SUPPLIED TEXT
What is your opinion on age differences in relationships? (as long as both are legal adults?)
I ask because I've been on a few dates with a guy who is 42 (I'm 19) and I've already received a few bad comments from family members.
Pretty much this. Personally I think it's kind of gross but hey love right. It's your life and your choice, but if you're gonna be worried about what your family thinks and let it effect you then maybe you shouldn't be in the relationship.
In your case it's mildly disgusting; and of course these relationships don't usually long last. When a 42yo guy goes after a 19yo girl he's either a gigantic player looking for a young. easy to manipulate girl to fuck, or mentally backward so he has to search for youg, naive and inexperienced girls who are on his level mentally, rather than pursue women his age.
either way it's cringy
>looks bad for the massively older party
I think it's the opposite. I think it looks bad on the younger person because it's obvious they could get someone their age if they wanted.
>42 (I'm 19)
There's nothing wrong with you. You're 19, so you're an idiot. Every 19 year old as an idiot so I can't really blame you for your poor choices because that's what children are supposed to do; make poor choices.
There is, however, something wrong with him. If he were a stable, mature, normal 42 year old man he would not feel the need to date children. Besides it being kind of gross, obviously, he's obviously struggling to accept his age and his current situation in life.
Children are meant to make mistakes and its an adult's responsibility not to exploit that naivety for their own emotional and god forbid, sexual gain and this is exactly what this guy is doing.
If you're aware of this and are genuinely attracted to him and just want to have fun with him for a little while then you're legally allowed to do so but one, don't expect anyone in your family to be ok with this two realize that you have absolutely no long term future together.
If you're cool with that then rock on.
I've tried to date guys in their 20's but the relationships never work out and I never fully connect with them. I have more in common with older people, i'm more at ease with them.
Seems like the exact opposite for me again. If they could've get somebody better, they are in the position of a "chooser" and picked the older person for some good reason.
An old person hanging with somebody younger is probably mentally backwards.

WRITTEN EXERCISE
Extend the discussion thread about age gaps in dating with further replies after its last comment. The entries come from an unrelated source.

MATERIAL SUPPLIED

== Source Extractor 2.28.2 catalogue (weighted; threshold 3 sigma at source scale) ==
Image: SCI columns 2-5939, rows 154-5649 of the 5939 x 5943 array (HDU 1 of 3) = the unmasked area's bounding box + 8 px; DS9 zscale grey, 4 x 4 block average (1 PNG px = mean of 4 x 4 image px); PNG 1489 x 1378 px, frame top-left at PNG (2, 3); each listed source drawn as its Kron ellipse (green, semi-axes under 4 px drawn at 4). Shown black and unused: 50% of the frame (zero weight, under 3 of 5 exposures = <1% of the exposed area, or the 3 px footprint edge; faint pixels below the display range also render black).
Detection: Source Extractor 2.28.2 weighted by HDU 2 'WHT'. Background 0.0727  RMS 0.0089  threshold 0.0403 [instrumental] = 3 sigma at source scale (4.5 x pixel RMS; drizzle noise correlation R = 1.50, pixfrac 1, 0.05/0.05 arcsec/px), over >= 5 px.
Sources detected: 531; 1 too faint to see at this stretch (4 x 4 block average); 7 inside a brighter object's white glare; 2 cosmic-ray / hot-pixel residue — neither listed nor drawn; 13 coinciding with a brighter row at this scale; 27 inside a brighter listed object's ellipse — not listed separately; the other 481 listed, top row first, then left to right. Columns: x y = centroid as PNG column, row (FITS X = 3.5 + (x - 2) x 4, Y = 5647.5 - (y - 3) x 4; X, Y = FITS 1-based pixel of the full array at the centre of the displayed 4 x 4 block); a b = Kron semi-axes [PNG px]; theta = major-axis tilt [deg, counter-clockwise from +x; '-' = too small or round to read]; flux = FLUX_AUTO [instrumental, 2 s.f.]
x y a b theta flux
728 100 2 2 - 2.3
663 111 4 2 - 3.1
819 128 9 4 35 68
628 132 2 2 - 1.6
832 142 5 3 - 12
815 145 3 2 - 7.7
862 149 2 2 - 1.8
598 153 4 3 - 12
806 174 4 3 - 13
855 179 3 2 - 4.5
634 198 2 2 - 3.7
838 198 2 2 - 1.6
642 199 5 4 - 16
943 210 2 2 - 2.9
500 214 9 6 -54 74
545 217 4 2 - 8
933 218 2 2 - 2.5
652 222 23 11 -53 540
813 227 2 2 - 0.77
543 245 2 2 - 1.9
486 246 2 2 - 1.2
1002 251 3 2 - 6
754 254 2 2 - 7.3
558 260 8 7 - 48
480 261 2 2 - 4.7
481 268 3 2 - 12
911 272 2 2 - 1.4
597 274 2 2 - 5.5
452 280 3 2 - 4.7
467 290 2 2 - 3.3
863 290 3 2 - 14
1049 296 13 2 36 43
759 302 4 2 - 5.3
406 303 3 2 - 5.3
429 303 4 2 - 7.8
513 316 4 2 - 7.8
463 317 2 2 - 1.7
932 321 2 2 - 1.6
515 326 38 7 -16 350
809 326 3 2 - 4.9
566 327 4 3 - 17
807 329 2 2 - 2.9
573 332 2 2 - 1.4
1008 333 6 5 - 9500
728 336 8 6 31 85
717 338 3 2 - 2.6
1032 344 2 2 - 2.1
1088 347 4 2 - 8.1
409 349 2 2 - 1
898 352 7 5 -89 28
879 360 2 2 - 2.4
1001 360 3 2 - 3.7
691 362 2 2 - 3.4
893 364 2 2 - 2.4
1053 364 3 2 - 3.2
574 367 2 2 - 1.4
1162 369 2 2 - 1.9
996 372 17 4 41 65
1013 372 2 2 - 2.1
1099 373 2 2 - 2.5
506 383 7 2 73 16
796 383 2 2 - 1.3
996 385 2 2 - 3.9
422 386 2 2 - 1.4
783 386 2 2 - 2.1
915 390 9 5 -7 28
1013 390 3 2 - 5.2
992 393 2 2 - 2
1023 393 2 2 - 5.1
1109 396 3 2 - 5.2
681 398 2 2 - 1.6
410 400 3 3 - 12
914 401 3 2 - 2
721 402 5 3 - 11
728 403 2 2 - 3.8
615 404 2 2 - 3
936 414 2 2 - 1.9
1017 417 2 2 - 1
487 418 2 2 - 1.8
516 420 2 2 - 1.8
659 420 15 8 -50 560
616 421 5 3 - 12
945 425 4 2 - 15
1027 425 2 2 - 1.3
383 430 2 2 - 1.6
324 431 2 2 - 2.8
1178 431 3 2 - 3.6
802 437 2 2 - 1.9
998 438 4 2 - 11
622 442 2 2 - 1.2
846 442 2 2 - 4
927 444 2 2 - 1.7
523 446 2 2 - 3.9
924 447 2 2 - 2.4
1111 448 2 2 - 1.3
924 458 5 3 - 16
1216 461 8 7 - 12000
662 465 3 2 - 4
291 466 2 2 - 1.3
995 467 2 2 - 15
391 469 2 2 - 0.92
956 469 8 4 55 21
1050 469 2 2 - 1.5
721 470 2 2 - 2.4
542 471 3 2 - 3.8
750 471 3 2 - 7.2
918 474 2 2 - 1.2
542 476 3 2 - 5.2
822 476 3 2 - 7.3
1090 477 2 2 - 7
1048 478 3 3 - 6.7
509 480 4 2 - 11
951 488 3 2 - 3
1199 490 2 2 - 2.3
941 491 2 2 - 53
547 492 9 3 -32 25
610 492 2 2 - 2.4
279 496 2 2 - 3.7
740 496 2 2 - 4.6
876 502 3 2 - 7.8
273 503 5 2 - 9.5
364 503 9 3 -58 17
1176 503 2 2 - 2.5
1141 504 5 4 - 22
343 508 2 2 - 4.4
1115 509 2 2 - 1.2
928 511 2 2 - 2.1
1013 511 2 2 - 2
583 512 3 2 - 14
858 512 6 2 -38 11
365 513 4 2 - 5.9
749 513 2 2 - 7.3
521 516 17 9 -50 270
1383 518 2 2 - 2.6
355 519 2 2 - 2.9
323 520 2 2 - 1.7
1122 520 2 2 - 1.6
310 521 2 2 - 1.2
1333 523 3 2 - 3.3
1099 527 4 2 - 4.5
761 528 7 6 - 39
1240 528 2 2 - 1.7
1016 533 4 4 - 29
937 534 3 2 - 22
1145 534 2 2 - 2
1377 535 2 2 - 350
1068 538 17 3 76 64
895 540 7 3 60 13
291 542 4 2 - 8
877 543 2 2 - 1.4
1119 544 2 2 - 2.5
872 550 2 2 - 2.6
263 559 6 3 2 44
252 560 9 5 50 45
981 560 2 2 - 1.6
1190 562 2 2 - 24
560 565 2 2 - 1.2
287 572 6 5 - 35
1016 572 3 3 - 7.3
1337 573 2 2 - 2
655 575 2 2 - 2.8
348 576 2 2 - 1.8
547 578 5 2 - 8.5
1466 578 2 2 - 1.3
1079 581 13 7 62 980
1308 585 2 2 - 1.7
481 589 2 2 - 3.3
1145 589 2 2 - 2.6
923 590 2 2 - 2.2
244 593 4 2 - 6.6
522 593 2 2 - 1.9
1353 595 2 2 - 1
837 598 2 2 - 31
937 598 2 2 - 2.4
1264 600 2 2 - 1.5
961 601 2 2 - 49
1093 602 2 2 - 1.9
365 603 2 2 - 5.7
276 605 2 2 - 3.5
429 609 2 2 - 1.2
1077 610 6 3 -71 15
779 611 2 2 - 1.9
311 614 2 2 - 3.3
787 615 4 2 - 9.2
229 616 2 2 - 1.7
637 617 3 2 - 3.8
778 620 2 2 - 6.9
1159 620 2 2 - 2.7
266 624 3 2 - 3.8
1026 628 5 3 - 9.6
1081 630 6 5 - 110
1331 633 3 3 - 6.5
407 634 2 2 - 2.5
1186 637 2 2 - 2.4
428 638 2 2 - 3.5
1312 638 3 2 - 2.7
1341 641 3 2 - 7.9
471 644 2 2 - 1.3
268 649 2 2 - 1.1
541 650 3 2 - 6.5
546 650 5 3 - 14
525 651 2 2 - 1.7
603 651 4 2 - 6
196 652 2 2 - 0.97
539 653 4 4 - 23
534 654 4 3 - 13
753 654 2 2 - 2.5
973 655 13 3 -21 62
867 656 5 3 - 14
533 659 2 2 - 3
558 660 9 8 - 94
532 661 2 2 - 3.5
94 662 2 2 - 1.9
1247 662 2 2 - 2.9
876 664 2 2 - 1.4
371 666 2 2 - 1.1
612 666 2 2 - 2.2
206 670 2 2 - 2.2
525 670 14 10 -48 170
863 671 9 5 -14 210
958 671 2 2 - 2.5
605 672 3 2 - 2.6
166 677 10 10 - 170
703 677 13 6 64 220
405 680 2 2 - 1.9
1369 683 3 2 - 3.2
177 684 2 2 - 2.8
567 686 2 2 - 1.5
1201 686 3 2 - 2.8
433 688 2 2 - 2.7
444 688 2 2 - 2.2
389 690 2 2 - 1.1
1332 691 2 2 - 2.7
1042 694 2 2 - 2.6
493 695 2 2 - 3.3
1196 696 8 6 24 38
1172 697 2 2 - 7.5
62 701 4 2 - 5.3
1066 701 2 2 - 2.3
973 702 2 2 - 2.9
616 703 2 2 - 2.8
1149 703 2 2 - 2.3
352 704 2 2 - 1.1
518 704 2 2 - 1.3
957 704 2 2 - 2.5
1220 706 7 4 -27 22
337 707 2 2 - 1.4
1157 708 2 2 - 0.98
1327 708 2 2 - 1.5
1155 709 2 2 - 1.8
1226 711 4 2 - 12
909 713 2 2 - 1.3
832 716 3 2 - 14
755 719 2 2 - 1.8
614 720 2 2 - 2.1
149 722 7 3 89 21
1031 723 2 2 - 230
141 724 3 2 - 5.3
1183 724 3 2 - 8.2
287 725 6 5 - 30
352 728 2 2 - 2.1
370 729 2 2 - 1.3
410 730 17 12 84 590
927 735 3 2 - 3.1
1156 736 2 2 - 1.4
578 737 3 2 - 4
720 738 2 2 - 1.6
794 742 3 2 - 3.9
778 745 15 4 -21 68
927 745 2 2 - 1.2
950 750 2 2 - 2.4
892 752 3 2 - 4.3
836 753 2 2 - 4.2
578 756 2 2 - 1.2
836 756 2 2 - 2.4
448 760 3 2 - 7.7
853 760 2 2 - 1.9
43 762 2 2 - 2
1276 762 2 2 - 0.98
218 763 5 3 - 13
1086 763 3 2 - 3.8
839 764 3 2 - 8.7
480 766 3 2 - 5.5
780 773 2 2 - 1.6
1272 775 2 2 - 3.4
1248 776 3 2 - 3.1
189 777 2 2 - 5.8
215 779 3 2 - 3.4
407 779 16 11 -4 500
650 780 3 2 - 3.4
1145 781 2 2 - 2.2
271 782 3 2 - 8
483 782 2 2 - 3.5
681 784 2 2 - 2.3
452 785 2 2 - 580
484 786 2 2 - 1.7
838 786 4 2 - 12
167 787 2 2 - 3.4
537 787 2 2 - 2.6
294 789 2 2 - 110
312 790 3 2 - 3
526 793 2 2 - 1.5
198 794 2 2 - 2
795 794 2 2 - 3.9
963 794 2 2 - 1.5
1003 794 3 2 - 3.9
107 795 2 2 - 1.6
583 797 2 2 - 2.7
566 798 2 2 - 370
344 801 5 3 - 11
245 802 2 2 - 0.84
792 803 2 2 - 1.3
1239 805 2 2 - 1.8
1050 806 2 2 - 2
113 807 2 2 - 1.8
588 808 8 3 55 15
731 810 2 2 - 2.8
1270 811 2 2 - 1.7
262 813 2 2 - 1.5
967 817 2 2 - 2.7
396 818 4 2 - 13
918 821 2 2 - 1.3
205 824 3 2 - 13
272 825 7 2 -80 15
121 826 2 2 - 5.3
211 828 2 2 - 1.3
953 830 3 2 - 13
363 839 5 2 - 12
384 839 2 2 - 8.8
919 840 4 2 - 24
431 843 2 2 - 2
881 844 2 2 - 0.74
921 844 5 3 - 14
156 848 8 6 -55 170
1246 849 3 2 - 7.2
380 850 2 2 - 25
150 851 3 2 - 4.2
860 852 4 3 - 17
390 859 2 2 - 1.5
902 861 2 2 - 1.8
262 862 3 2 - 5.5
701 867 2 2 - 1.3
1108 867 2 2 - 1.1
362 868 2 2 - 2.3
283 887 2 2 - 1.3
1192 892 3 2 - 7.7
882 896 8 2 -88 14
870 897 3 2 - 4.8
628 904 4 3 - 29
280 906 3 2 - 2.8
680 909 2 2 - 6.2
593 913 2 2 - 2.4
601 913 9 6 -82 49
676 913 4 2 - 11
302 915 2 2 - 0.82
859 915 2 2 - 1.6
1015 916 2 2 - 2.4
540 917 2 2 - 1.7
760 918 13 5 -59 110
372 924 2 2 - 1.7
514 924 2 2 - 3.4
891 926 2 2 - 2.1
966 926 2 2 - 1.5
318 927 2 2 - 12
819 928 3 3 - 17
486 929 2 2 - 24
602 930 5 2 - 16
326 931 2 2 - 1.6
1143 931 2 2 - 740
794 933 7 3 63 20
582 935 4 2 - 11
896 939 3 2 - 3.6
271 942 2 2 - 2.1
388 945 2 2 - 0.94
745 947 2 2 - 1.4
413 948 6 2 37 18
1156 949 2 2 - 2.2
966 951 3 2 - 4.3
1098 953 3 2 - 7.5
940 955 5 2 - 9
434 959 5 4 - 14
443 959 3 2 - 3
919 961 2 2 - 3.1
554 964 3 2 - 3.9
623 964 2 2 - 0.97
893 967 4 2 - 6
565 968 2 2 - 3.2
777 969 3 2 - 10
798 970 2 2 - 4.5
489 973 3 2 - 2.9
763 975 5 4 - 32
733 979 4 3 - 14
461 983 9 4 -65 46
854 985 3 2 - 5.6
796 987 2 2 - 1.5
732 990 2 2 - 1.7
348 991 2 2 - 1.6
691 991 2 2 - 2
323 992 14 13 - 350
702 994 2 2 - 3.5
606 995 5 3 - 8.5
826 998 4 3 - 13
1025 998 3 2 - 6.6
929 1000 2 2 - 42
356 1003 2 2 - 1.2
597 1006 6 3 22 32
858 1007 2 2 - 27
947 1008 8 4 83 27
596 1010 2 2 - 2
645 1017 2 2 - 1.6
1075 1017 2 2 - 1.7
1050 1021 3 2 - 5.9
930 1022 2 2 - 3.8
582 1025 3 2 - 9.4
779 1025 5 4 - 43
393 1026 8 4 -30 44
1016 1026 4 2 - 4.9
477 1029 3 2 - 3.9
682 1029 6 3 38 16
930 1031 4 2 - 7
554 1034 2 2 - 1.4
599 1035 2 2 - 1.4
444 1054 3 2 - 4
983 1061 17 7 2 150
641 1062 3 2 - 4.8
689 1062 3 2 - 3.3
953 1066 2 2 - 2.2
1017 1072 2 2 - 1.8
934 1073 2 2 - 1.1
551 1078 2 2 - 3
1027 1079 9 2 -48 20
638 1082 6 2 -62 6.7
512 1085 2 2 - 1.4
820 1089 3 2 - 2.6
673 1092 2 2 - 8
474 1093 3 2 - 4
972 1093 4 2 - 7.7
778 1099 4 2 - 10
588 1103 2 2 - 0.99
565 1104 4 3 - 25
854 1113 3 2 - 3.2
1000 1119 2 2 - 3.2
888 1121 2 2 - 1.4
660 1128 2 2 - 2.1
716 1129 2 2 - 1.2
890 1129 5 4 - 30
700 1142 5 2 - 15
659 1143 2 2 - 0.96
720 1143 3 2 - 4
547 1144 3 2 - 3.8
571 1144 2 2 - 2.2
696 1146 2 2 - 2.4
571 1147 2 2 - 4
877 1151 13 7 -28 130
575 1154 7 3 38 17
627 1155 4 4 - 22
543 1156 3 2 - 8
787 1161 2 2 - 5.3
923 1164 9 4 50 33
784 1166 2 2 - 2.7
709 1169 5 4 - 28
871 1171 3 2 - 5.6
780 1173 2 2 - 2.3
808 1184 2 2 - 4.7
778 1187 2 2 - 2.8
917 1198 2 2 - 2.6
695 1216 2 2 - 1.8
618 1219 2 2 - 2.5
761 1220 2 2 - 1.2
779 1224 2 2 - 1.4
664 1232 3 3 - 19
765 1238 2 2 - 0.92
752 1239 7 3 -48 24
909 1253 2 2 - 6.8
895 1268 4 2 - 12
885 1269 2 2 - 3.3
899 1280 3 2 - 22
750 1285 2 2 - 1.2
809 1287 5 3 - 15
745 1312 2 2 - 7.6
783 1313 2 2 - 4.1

ANSWER TO THIS TASK
That's why it's gross. I didn't mean it was gross physically but more on an emotional and mental level... but again do what you want. Just realize what's potentially going on.
>I have more in common with older people
In a couple years when the jello in your brain finally sets into something resembling a brain you'll come to realize how creepy it is when older men feel they have more in common with younger women than women their own age.
Meaning that they're too immature for a meaningful relationship with women their own age. Meaning they never grew up and don't plan on growing up. They're a bunch of saggy old babies.
Like I said, when you've all grown up you'll kind of look back this and chuckle a bit. We've all been there, it just takes time and maturity to gain perspective on things. You have very little of either so I can't blame you.
Well, it's up to you. People will always find something wrong with the idea that you are dating a guy who could be your father, it's revolting in a hard to explain way. Personally, whenever I come across a young girl dating an older guy I assume that she has either daddy issues, or is a gold digger. And I assume that the guy is sleazy and is with her only for a young pussy, or has some kind of pedo fetish.
That being said you should go after what makes you happy but be mindful that you can't change how people think and perceive such relationships.
Also, I forgot to leave out that fact that you're 19 years old. You've had 1, maybe 2 years of actual dating underneath your belt so you hardly have the experience or knowledge to start writing off 20 year old men because you haven't connected with them.
You haven't even begun to date yet so this shit about being tired of it is kind of laughable.
You're like a 2nd grader saying how tired she is of school. You got a long way to go before you start burning out kid.
It is SO annoying that girls tend to date older guys on the grounds that guys their age aren't mature or developed enough personality wise.
I mean I wonder why that is. Maybe because none of them have had long term girlfriends.
Reap what you sow. Dating an older guy might make sense to a person who doesn't think about things deeply but in reality it's a terrible idea. A regressive instant gratification sort of thing.
My dad had 9 kids between two wives. He was born in 1941 and was 15 years older than my mom. They since have both passed away. Love is love you cant change that.
>Maybe because none of them have had long term girlfriends.
Is a very small part of maturity though, not being able to get one has usually other reasons.
Also she has a point, guys her age are even more annoying than girls her age.
>Is a very small part of maturity though
>relationships let alone girlfriends aren't the main thing which develops a person's maturity and personality
Stop making excuses. A lot of guys are obnoxious but that's because they're compensating for the lack of real womanly companionship and affection in their lives.
A lot of that has to do with the way men treat women but women aren't completely exempt from responsibility there either.
Yeah but it's also poor taste for older men. For example, me, in my mid 20s, just when younger 18-20 year old girls all start gravitating towards guys my age, I refuse to be with girls younger than me now because I know when I was their age and they were all going for guys my (current) age, I absolutely despised that. So I don't follow in their hypocritical footsteps because that's the thing to do if you want to have good character.
What I mean is the older men who get all of these younger girls flocking to them are really not at all in a passive role in terms of their culpability in the bigger picture. They do just as much damage as the girls who chaotically, almost impulsively seek out this myth of 'maturity'.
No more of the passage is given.